Culture : La chanteuse et comédienne martiniquaise Jenny Alpha nous quittait il y a 115 ans

Jenny Alpha dans sa jeunesse ©DR/Coll. Les Amis de Jenny Alpha

Culture : La chanteuse et comédienne martiniquaise Jenny Alpha nous quittait il y a 115 ans

Icône de la Martinique et des Antilles, la grande artiste martiniquaise Jenny Alpha, décédée à l’âge de 100 ans, a traversé son siècle avec la grâce d’une éternelle jeune fille. Au théâtre et au cinéma, elle a tourné sous la direction des plus grands metteurs en scène et réalisateurs, et s’est illustrée dans la chanson jusqu’à son dernier souffle. Retour sur une carrière exceptionnelle.

« Au conservatoire, j'ai été refusée, au prétexte qu'il n'y avait pas de rôles pour les Noirs dans le répertoire classique. Des metteurs en scène me disaient : "Le public va rire si vous jouez Célimène." J'ai beaucoup pleuré. Et je me suis beaucoup battue », affirmait Jenny Alpha dans un entretien au journal Le Monde en 2004. C’est cette détermination sans faille qui forgera tout au long de sa vie le formidable itinéraire de la Martiniquaise, née à Fort-de-France le 22 avril 1910. 

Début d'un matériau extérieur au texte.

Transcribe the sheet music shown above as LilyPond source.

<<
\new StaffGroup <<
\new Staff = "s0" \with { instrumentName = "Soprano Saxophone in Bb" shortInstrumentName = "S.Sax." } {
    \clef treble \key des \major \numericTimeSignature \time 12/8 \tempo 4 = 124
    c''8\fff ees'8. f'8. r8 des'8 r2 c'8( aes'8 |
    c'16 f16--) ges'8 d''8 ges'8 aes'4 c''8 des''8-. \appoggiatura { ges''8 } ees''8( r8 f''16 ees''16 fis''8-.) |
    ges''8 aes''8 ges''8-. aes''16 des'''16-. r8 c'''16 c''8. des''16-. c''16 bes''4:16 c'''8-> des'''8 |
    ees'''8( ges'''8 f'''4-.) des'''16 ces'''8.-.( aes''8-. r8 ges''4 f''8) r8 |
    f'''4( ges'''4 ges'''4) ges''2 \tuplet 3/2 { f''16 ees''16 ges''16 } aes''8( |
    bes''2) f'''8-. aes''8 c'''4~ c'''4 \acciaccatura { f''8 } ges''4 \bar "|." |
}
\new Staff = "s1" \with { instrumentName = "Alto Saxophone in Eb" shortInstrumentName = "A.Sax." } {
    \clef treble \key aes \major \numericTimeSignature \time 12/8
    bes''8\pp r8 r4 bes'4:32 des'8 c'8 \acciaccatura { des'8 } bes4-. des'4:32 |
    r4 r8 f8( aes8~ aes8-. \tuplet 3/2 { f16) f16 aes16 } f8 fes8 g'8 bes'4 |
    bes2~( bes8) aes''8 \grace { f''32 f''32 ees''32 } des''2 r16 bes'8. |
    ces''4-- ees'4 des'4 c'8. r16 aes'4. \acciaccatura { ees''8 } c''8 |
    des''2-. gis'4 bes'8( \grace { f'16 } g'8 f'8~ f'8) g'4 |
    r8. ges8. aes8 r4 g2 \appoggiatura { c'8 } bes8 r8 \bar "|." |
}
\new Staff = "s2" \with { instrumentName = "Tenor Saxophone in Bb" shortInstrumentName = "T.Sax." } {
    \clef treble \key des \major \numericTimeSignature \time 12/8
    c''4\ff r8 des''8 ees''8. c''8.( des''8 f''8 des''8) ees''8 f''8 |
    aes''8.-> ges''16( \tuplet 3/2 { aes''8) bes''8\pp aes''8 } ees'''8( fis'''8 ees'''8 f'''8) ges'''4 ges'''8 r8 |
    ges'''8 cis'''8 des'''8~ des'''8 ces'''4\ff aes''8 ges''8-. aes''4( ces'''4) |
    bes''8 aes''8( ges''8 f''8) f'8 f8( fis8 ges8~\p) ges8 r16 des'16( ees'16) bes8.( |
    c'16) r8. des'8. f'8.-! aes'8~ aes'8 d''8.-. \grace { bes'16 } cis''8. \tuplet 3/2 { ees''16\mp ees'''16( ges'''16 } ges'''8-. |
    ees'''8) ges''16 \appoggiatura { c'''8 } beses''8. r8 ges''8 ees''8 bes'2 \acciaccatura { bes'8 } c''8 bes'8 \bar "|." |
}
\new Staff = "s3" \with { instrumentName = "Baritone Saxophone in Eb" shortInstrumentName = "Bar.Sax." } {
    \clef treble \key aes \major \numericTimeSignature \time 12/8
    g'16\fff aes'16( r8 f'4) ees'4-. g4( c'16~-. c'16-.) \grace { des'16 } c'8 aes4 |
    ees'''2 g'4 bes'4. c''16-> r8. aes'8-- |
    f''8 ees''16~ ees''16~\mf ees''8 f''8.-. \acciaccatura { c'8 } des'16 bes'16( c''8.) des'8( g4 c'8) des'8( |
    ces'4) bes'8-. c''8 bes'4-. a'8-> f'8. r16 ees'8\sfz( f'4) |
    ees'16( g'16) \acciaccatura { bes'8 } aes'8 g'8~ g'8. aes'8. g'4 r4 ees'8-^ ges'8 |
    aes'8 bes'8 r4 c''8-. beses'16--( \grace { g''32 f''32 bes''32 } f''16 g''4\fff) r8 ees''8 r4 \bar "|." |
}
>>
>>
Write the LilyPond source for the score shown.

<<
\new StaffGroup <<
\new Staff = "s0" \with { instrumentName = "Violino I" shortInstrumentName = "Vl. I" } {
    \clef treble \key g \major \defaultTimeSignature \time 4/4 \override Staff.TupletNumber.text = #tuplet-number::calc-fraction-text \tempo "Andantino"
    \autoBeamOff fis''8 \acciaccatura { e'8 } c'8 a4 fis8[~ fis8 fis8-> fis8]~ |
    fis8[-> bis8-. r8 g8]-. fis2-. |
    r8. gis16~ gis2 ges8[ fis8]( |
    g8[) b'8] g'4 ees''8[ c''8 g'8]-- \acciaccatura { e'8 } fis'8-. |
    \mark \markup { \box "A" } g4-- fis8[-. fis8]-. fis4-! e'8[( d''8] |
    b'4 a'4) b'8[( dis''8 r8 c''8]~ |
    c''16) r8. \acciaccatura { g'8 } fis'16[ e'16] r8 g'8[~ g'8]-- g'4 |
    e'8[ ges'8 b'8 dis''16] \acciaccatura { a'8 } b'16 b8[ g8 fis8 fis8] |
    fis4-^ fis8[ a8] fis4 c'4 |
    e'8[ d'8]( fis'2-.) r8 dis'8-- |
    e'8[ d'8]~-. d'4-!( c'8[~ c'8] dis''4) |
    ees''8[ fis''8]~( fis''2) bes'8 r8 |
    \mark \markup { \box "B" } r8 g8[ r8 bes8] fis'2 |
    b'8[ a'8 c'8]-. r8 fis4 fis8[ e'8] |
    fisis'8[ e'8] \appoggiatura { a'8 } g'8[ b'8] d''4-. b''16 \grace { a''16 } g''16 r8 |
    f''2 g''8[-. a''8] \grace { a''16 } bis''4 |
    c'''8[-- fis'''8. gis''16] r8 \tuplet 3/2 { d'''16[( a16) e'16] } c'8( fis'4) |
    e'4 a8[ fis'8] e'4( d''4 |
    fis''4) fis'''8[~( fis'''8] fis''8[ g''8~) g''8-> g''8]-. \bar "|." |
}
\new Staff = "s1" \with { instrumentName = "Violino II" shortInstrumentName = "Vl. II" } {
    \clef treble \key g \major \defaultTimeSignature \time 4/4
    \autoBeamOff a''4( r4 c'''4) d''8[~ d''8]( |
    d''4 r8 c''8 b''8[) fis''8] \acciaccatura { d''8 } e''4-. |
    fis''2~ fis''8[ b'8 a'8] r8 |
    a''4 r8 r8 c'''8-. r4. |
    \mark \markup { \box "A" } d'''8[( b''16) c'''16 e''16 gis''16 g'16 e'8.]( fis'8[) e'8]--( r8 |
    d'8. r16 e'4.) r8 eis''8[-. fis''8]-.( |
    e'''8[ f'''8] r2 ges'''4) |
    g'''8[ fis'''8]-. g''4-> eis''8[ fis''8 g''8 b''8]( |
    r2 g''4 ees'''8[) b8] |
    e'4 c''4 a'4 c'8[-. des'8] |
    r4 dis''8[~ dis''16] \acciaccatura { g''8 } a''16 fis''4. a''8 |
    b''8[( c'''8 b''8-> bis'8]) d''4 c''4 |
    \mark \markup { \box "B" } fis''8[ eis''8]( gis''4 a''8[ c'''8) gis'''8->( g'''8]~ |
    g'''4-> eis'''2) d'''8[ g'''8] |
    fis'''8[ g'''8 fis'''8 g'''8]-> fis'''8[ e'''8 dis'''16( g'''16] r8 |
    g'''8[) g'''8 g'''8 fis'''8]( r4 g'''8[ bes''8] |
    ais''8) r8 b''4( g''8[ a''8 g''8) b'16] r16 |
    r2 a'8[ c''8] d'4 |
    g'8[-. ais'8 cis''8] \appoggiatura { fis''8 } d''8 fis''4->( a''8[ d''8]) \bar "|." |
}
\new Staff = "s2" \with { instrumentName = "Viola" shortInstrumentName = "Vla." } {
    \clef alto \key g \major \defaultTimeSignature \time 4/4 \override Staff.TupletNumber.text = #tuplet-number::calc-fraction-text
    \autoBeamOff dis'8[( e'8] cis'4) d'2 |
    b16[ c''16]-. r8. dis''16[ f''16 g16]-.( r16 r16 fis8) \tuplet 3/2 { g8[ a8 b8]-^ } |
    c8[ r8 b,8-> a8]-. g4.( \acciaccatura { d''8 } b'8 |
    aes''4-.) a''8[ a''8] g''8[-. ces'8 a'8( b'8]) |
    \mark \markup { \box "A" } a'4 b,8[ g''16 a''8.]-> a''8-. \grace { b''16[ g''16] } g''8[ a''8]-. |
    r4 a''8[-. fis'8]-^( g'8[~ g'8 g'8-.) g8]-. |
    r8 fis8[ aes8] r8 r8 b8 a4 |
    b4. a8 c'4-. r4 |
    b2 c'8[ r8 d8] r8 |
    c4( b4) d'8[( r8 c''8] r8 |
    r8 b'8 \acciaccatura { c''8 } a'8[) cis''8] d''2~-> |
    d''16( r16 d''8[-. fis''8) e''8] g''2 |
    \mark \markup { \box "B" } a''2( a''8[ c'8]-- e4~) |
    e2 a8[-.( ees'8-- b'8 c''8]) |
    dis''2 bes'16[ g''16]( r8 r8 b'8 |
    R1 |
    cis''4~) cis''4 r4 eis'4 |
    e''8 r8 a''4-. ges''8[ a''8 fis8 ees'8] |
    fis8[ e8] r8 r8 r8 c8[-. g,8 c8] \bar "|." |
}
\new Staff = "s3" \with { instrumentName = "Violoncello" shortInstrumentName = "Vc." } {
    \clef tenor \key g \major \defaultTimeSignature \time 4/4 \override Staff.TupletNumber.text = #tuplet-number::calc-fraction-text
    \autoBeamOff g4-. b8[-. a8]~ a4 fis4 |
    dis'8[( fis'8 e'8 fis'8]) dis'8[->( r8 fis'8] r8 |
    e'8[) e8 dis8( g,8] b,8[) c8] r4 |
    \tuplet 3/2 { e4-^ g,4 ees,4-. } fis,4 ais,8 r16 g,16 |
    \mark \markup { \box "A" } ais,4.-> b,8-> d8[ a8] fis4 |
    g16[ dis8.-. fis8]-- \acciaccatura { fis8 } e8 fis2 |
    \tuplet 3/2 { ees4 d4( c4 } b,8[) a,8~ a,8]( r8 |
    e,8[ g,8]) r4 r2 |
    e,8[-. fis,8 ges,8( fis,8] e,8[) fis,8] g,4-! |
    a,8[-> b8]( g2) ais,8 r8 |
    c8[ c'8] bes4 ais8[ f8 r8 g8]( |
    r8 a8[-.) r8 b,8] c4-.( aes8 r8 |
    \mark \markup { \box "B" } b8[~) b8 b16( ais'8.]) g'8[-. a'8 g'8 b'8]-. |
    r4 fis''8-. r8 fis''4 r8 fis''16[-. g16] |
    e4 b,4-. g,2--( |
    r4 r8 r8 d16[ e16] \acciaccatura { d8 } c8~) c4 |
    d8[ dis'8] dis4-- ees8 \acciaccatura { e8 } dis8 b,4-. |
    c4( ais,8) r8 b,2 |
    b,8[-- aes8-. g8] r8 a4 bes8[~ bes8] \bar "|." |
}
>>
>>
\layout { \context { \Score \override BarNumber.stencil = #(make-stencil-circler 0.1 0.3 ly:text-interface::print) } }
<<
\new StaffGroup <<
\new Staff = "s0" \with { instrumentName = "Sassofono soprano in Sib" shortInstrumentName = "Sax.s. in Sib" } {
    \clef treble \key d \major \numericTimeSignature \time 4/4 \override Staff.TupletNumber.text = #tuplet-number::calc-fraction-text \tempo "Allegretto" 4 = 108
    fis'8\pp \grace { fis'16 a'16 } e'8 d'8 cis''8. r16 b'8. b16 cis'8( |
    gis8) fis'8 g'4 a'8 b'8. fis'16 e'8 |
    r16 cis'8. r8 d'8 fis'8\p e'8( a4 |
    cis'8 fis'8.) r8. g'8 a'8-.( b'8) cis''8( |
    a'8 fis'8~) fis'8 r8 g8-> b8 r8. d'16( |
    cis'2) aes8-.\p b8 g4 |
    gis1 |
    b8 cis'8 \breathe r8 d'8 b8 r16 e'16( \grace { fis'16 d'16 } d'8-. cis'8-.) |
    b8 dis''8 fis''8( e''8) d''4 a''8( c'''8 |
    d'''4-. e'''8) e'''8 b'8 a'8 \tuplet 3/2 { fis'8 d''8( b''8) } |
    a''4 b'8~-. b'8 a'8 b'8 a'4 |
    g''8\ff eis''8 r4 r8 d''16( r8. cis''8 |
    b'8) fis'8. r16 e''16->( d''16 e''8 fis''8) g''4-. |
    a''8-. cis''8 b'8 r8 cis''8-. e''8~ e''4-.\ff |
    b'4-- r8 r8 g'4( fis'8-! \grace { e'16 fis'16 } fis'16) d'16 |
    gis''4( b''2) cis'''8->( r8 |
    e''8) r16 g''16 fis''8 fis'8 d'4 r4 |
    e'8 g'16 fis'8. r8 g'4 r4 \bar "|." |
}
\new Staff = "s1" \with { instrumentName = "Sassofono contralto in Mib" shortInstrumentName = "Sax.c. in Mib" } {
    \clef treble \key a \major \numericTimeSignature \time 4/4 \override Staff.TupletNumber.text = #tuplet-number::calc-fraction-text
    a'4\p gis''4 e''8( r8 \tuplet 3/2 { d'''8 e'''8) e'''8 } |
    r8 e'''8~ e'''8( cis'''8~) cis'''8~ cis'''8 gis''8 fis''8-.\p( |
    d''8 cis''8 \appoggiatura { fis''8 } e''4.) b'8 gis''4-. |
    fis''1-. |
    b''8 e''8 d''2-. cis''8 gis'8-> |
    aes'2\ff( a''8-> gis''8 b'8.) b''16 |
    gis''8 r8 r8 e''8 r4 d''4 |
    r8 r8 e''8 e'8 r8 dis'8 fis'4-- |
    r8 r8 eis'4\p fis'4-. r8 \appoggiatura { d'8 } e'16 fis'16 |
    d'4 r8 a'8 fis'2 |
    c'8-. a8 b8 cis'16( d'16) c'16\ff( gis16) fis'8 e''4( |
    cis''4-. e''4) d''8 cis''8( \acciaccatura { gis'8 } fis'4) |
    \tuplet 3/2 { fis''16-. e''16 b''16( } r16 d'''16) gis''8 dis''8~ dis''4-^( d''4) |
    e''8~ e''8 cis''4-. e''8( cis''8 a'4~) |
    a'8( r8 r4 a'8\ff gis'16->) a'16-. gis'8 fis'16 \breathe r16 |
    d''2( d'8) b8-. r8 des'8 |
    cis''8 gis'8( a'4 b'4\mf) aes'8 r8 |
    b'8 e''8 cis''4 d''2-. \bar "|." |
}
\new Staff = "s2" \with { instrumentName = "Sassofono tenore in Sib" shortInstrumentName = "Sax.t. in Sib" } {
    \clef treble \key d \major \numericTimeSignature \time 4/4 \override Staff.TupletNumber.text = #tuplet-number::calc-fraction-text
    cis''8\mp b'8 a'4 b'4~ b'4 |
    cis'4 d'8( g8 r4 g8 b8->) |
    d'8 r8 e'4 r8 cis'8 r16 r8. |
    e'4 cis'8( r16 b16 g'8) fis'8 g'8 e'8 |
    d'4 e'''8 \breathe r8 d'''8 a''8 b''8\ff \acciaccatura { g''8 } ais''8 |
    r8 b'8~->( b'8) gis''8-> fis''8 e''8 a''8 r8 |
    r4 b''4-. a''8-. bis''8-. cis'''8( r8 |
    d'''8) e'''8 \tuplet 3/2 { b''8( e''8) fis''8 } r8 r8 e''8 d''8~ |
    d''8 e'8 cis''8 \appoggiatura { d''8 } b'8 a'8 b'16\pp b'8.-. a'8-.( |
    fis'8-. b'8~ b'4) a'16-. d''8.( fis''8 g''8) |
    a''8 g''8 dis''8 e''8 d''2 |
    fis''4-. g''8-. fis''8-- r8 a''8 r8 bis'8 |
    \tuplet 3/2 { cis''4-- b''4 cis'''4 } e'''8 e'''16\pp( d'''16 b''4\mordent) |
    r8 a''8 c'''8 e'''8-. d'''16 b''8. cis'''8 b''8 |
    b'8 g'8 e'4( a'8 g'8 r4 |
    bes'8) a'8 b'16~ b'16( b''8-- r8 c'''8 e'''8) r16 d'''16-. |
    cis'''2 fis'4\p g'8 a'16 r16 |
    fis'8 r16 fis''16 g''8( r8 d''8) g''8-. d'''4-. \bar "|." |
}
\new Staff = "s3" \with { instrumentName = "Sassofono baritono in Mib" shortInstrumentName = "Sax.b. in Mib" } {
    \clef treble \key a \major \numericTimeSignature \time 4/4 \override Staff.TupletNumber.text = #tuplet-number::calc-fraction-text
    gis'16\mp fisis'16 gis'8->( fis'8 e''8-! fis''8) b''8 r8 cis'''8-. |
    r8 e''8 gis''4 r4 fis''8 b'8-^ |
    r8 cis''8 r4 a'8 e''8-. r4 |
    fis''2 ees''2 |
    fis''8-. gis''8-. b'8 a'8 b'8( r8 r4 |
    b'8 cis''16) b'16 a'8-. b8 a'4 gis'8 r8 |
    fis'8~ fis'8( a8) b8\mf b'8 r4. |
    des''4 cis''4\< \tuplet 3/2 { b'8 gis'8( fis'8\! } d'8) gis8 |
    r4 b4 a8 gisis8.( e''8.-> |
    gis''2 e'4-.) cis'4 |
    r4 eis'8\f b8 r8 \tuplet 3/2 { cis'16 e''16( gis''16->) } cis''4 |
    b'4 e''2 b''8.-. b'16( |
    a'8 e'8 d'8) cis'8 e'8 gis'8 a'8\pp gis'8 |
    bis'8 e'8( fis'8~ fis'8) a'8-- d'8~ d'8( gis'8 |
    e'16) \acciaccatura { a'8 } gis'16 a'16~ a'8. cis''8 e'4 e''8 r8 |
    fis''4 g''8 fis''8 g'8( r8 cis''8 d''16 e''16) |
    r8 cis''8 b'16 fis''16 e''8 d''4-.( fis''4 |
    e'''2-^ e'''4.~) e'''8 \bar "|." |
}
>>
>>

Après ses études secondaires, Jenny Alpha arrive à Paris en 1929. Elle rêve de devenir comédienne, un métier quelque peu déconsidéré aux Antilles à l’époque. Pour faire plaisir à ses parents, elle entame des études d’histoire-géographie à la Sorbonne avec la vague intention de  devenir enseignante. Mais l’amour du théâtre et des arts l’emportera. D’autant que dans les années trente, Jenny Alpha rencontre une kyrielle d’artistes et d’intellectuels français, antillo-guyanais et africains. Parmi eux : Jean-Louis Barrault, Charles Trenet, Aimé Césaire et sa femme Suzanne Roussi-Césaire, Léopold Sédar Senghor, Léon-Gontran Damas… Sans compter des musiciens afro-américains aussi célèbres que Lionel Hampton, Ella Fitzgerald, Billie Holiday, Miles Davis et Duke Ellington. 

En 1939, Jenny Alpha épouse Jacques Dessart, conférencier au Musée du Louvre, qui décède en 1942 dans le sud de la France, où les époux se réfugient durant la Seconde Guerre mondiale. Quelques années plus tard, elle se remarie avec le poète Noël Villard. À son retour à Paris après le conflit, Jenny Alpha tente sa chance au théâtre classique. Sans succès. On lui fait clairement comprendre qu’il n’y a pas de place pour des comédiens noirs. Qu’à cela ne tienne. Auréolée par sa beauté, elle se tourne alors vers la musique et la scène, et dirige même un orchestre de jazz et de variété dans les années cinquante, Les Pirates du rythme.

Jenny Alpha chante Douvant Pote Doudou… à l’âge de 98 ans

Durant cette période, Jenny Alpha joue quand même quelques rôles au théâtre, dont « une négresse de bordel dans une pièce de Courteline. J'étais tellement contente d'être au théâtre que je me fichais d'avoir un rôle pareil ». Enfin, en 1958, les portes s’ouvrent à elle. Jenny Alpha a 48 ans, mais mieux vaut tard que jamais. Sa carrière décolle, en commençant par un rôle dans Les Nègres de Jean Genet.

Puis elle enchaîne les grands textes : Shakespeare, Corneille, Sophocle, Aimé Césaire, Marguerite Duras, Tchekhov, Bertolt Brecht… dirigée par des metteurs en scène tels que Jean-Marie Serreau et Hélène Cixous, entre autres. Elle obtient par ailleurs un succès considérable dans La Folie ordinaire d'une fille de Cham, du dramaturge et réalisateur d’origine martiniquaise Julius Amédée Laou. Jenny Alpha apparaît également dans de nombreux films de cinéastes de renom comme Jean-Pierre Mocky, Jean Rouch ou Peter Handke. Personnalité engagée, elle milite pour une meilleure reconnaissance des artistes noirs dans la société française.

En dépit de son succès au théâtre et au cinéma, Jenny Alpha n’oublie pas la chanson, à laquelle elle s’était consacrée dans les années quarante et cinquante, enregistrant plusieurs disques. Sur la fin de sa vie, en 2008, à l’âge de 98 ans !, elle repart en studio pour enregistrer l’album La Sérénade du muguet (Aztec Musique), une reprise de son interprétation de 1953, sous la houlette du pianiste David Fackeure. Très bien accueilli par le public, ce dernier opus contribue à la légende de l’artiste. Jenny Alpha s’éteint à Paris le 8 septembre 2010, où une place porte son nom dans le XVe arrondissement où elle a vécu.